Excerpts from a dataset
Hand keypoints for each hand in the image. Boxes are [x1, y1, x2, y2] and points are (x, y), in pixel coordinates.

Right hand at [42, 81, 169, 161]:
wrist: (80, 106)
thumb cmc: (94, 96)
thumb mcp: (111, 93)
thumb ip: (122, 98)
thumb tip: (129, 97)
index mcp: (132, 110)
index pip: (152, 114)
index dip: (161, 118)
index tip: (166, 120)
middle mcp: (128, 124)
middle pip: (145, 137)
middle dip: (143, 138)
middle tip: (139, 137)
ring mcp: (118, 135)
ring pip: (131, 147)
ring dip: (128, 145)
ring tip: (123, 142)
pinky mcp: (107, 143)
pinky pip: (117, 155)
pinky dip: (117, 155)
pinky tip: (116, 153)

--

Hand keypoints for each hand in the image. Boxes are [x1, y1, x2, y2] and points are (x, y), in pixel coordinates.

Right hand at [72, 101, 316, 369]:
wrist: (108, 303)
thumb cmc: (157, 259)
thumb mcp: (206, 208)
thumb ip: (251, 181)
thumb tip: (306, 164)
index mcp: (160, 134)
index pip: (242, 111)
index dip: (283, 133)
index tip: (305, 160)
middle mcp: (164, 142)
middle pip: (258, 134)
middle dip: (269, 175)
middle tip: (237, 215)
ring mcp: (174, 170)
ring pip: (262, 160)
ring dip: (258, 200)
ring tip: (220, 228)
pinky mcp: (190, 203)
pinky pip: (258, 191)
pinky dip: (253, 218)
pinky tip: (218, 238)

**Problem**
Print the lines above from the one with "middle mcp: (164, 142)" through the one with "pinky dip: (253, 218)", both included, exactly as written and nothing more.

**Answer box**
middle mcp: (164, 142)
middle pip: (258, 134)
middle dip: (269, 175)
middle tip: (237, 215)
ring mcp: (174, 170)
ring pip: (262, 160)
ring dip: (258, 200)
ring tip: (220, 228)
pinky mcp: (190, 203)
pinky pip: (258, 191)
pinky dip: (253, 218)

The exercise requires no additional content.